**Records shown**
---------------

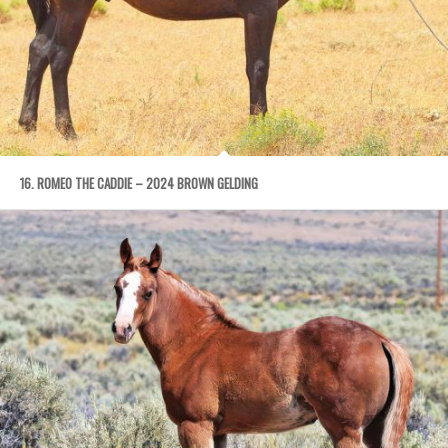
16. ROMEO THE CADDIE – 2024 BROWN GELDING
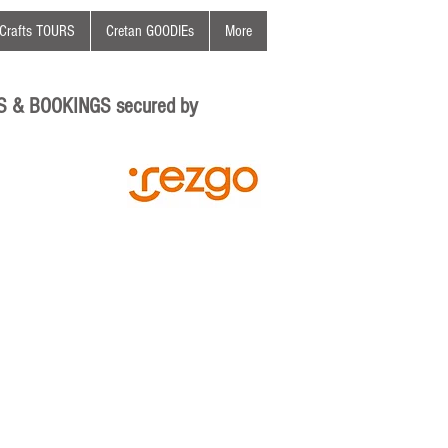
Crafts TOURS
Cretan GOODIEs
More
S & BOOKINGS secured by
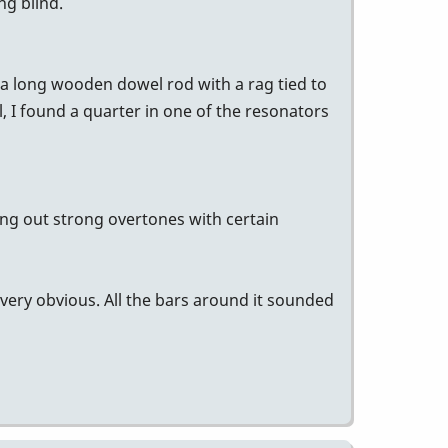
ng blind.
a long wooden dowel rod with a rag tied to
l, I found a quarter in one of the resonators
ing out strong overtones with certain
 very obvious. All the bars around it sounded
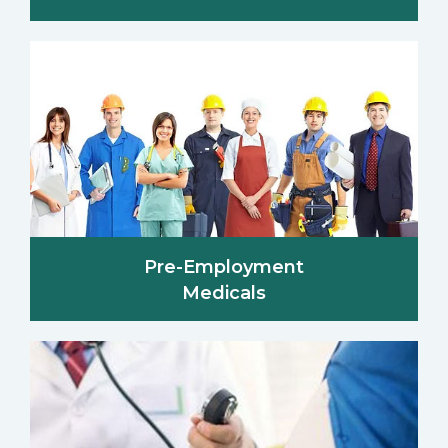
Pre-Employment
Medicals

---------------

**What is required**
Reproduce the text of every record above precisely, line for line, and leave out the pictures.

**Response below**
16. ROMEO THE CADDIE – 2024 BROWN GELDING
Crafts TOURS
Cretan GOODIEs
More
S & BOOKINGS secured by
ng blind.
a long wooden dowel rod with a rag tied to
l, I found a quarter in one of the resonators
ing out strong overtones with certain
 very obvious. All the bars around it sounded
Pre-Employment
Medicals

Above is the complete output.